№19 (60), 10.08.2007

Культурный слой

«На Второй мировой поэзии…»

Первое имя — Саша Башлачёв

В Центральной библиотеке Приокского района Нижнего Новгорода прошла первая, пилотная встреча цикла встреч-вечеров для молодежи под общим названием «На Второй мировой поэзии». Эти встречи посвящены отечественной рок-поэзии. Люди-легенды 80-х годов и их сегодняшние слушатели, почитатели и продолжатели — голоса этих встреч. На этих камерных встречах-диспутах прозвучат слова и песни, — разные, в том числе сегодняшних, совсем молодых авторов. Первая встреча была посвящена человеку, чьи строки стали названием этого цикла. Молодое поколение своим творчеством представил Андрей Февральских. Следу ющая встреча состоится в сентябре.

Скоро двадцать лет как не стало Саши Башлачева. Ему было 27, и он ушел сам. Для многих, знавших его, это было страшной неожиданностью и загадкой. Зачем? Сколько изумленных вопросов…

«Я с детских лет не умею стоять в строю», — говорил он.

- **Вопросы к тексту**
[A] Определите, согласуются ли с заметкой о вечере памяти Саши Башлачёва утверждения (i) «Первая встреча цикла прошла в Центральной библиотеке Приокского района Нижнего Новгорода», (ii) «Встречи цикла посвящены зарубежной рок-поэзии» и (iii) «Молодое поколение на первой встрече представил Андрей Февральских». На каждое ответьте «да» или «нет» и точно процитируйте решающие слова заметки.
[B] Продолжите заметку о вечере памяти Саши Башлачёва, начав сразу после её последней фразы.

- **Координаты ключевых точек**
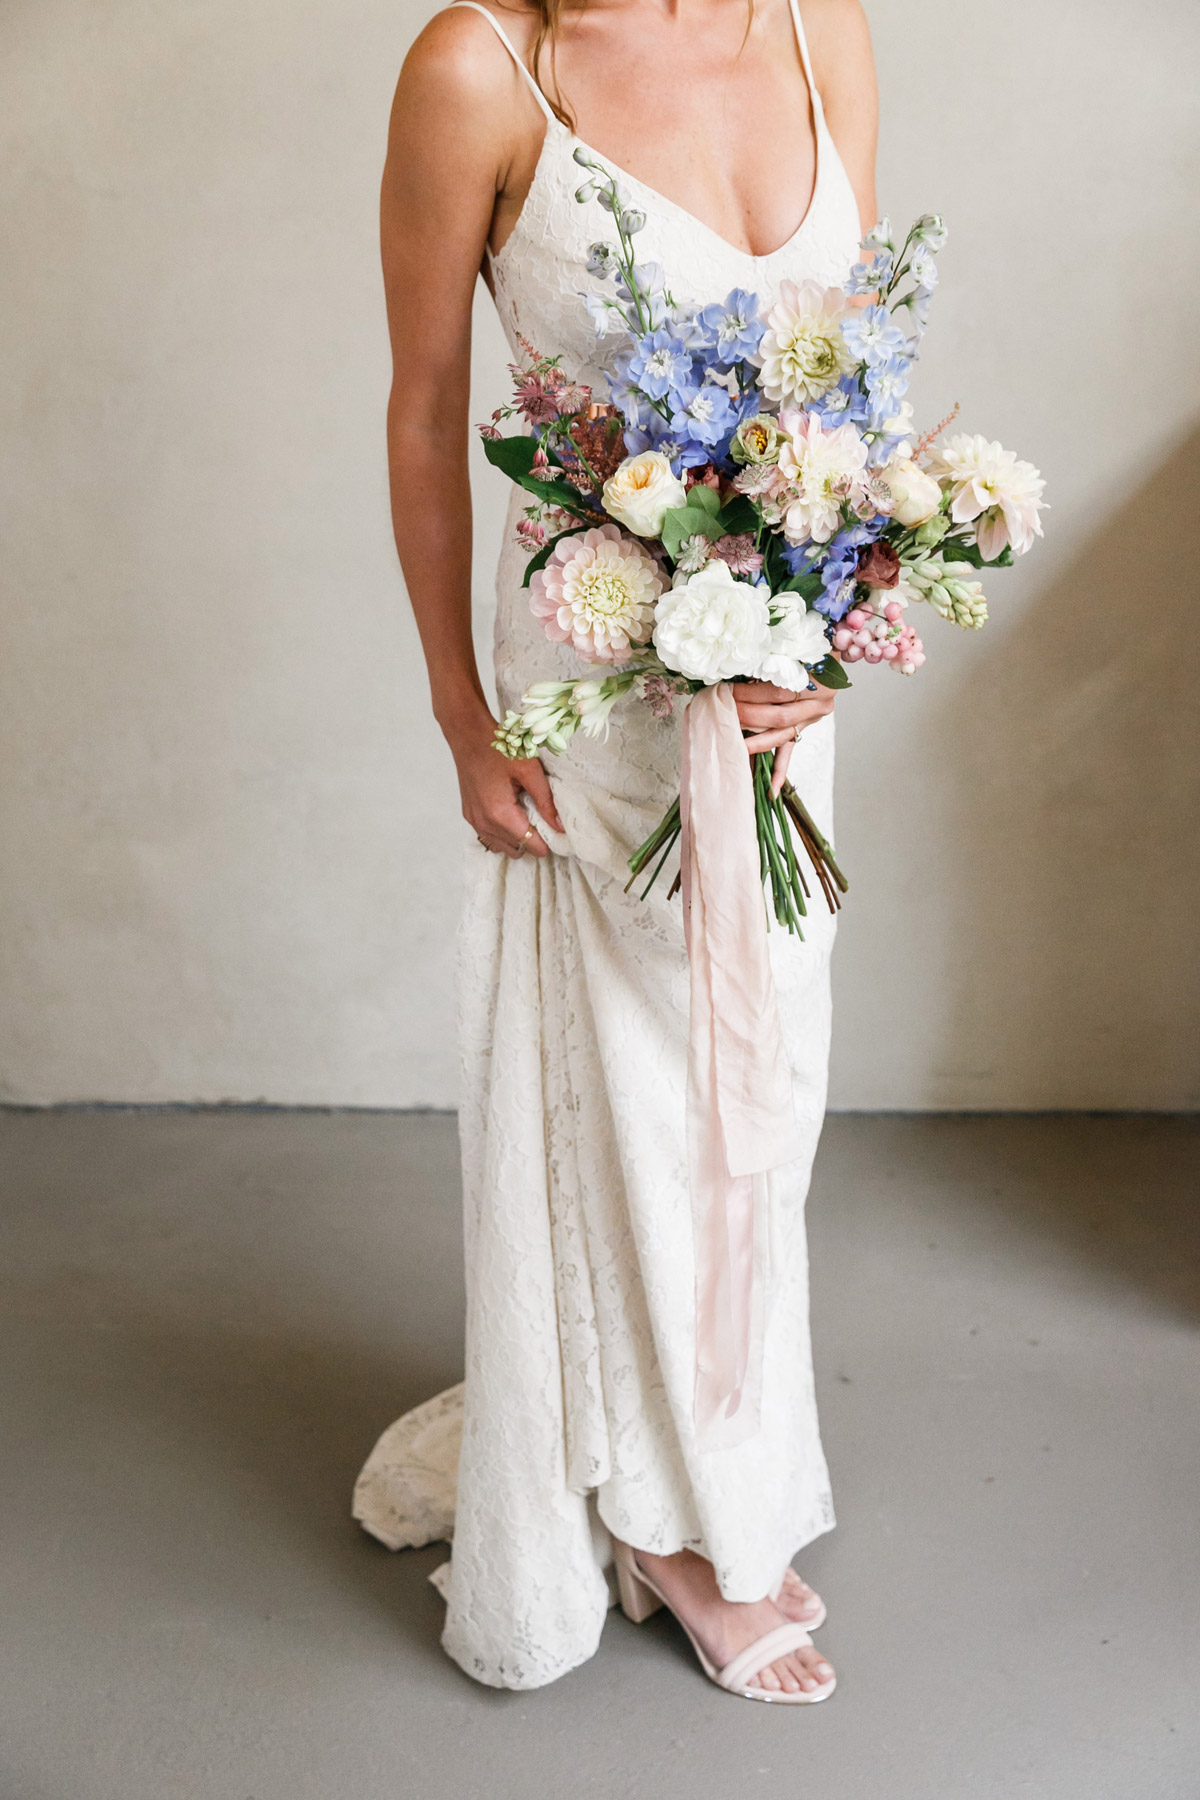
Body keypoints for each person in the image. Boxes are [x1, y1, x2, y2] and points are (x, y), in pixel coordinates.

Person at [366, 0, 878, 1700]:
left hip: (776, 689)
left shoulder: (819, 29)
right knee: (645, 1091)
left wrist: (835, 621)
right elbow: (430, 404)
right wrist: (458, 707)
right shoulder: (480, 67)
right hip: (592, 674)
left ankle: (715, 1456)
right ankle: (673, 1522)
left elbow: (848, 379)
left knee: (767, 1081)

- **Ответы по пунктам**
[A]
(i) Да: «В Центральной библиотеке Приокского района Нижнего Новгорода прошла первая, пилотная встреча цикла встреч-вечеров для молодежи».
(ii) Нет: «Эти встречи посвящены отечественной рок-поэзии».
(iii) Да: «Молодое поколение своим творчеством представил Андрей Февральских».

[B]
«Практически здоров. Отвык и пить и есть — Спасибо, Башлачев. Палата № 6». Эта автохарактеристика и автобиография настолько же хороша, как шутка, насколько и серьезна. Но среди его немногочисленных лирических самоопределений есть формулировка, достойная отдельного разговора.

«На Второй мировой поэзии призван годным и рядовым». Осенью, поздней осенью 1987-го проходил Первый горьковский рок-фестиваль. Артём Троицкий, увидевший и услышавший меня на сцене с «Ирониксом», — мрачную, измотанную ночными репетициями, но жестко и четко говорящую со сцены под электронные барабаны, удивился: «Ты слушаешь американский рэп?» «Нет. Я слушаю Башлачёва.». Это имя оказалось «кодовым» — с Артёмом мы проговорили долго, взахлёб — в основном, именно о Башлачеве… А зимой, уже в Москве, я познакомилась с ним самим.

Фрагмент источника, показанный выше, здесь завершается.